I lay in the operating area for about fifteen minutes, listening to the nurses chatting around me. They’d faced me toward the clock, and all of them were behind me, so I had a hard time connecting names and faces; there were at least four of them, I think, including Trainee Katie. Rose showed Katie the various kinds of equipment they’d be using, and now and then a new nurse would introduce herself to me and ask my name and birthdate. My blood pressure was through the roof, and I kept having to reassure them that, yes, I’d taken my medication that morning, and that my through-the-roof reading (190/90) was unusual for me; before my diagnosis, I was usually more like 135/85.


Then my gastroenterologist came into the room. I find him cute: he’s short and stocky and has a sharp expressive face. He kept leaning with one elbow on my gurney as he talked to me.
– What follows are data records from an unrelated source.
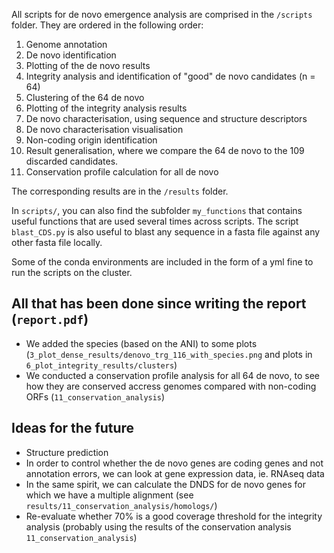 All scripts for de novo emergence analysis are comprised in the `/scripts` folder. They are ordered in the following order:
1. Genome annotation
2. De novo identification
3. Plotting of the de novo results
4. Integrity analysis and identification of "good" de novo candidates (n = 64)
5. Clustering of the 64 de novo
6. Plotting of the integrity analysis results
7. De novo characterisation, using sequence and structure descriptors
8. De novo characterisation visualisation
9. Non-coding origin identification
10. Result generalisation, where we compare the 64 de novo to the 109 discarded candidates.
11. Conservation profile calculation for all de novo


The corresponding results are in the `/results` folder.

In `scripts/`, you can also find the subfolder `my_functions` that contains useful functions that are used several times across scripts. The script `blast_CDS.py` is also useful to blast any sequence in a fasta file against any other fasta file locally.

Some of the conda environments are included in the form of a yml fine to run the scripts on the cluster.


## All that has been done since writing the report (`report.pdf`)
- We added the species (based on the ANI) to some plots (`3_plot_dense_results/denovo_trg_116_with_species.png` and plots in `6_plot_integrity_results/clusters`)
- We conducted a conservation profile analysis for all 64 de novo, to see how they are conserved accress genomes compared with non-coding ORFs (`11_conservation_analysis`)


## Ideas for the future
- Structure prediction
- In order to control whether the de novo genes are coding genes and not annotation errors, we can look at gene expression data, ie. RNAseq data
- In the same spirit, we can calculate the DNDS for de novo genes for which we have a multiple alignment (see `results/11_conservation_analysis/homologs/`)
- Re-evaluate whether 70% is a good coverage threshold for the integrity analysis (probably using the results of the conservation analysis `11_conservation_analysis`)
I could tell that this was just a routine procedure to him, and I was very comforted by that, and by his casualness, and by the way he insisted on shaking my hand, even though I was draped with all kinds of tubes and sensors.


It was over in an hour or less. A little after that, I was revived in the post-op area and given cranberry juice.


Also, I had a huge plastic tube sticking out of my midsection.


I keep thinking about Katie, the nurse trainee. No doubt she learned something that morning, watching my feeding tube being implanted (it’s a quick process, but a very involved one). How did she feel about it? Did she wince when they made the incision into my belly?


I’m fascinated by medicine, but I know I could never be a practicing doctor or nurse.


The things they see! The things they have to do!



Monday, June 25, 2012

My ophthalmologist is a jerk

Ophthalmologist


My eyesight turned bad when I was about nine years old. I’ve worn glasses ever since, and go for regular checkups.

 

 

Luckily, the Rhode Island Eye Institute is a block and a half away from our apartment.  The day before my last appointment, I received a telephone reminder from a robotic assistant, who told me blurrily that I had an appointment on Wednesday with a Doctor – Newberg? Newsome? Nugent?

 

 

I couldn’t remember.  I’ve had at least three different doctors since going there; the first one retired, the second one moved away.  When I checked in, I tried “Nugent,” as that seemed the trendiest, what with Ted Nugent in the news and all.  The receptionist looked up at me wearily.  “Newman?” she said.

 

 

“Sure,” I said.  “Why not?”

 

 

First came the assistant.  Eye drops.  “Is this better – or this?  Number one – or number two?”  I’ve been doing this since I was nine years old.  I know the drill.  I hate the drops, but I can deal with the glaucoma test and the blazing lights they shine into my eyeballs.  I’m tougher than I look.

 

 

Then, after an interminable wait (to allow the drops to take effect), in walks Doctor Newton: younger than me, blondish, goofy-looking, very sure of himself.  He looks into my eyeballs.  Optic nerve blah blah blah. Cornea blah blah blah. There’s some pitting of the retina that might (if I live long enough) be serious, but not to worry: surgery can fix it. 

 

 

Lovely.

 

 

I decide to ask a question.  “I’ve been wearing bifocals for a while,” I said.  “Do I really need them?”

 

 

He starts to giggle. “You probably don’t realize that you’re using both lenses,” he said.  “That’s a good thing.”

 

 

At first I’m relieved.  Then I notice that he’s still laughing at my silly question, and glancing back at his assistant to make sure she notices what a silly thing I’ve said.

 

 

And I suddenly realize that my ophthalmologist is a jerk

 

 

I have pretty much decided I will never visit Doctor Nerdburger again.  There are lots of ophthalmologists in the world.

 

 

I wonder if Ted Nugent is available?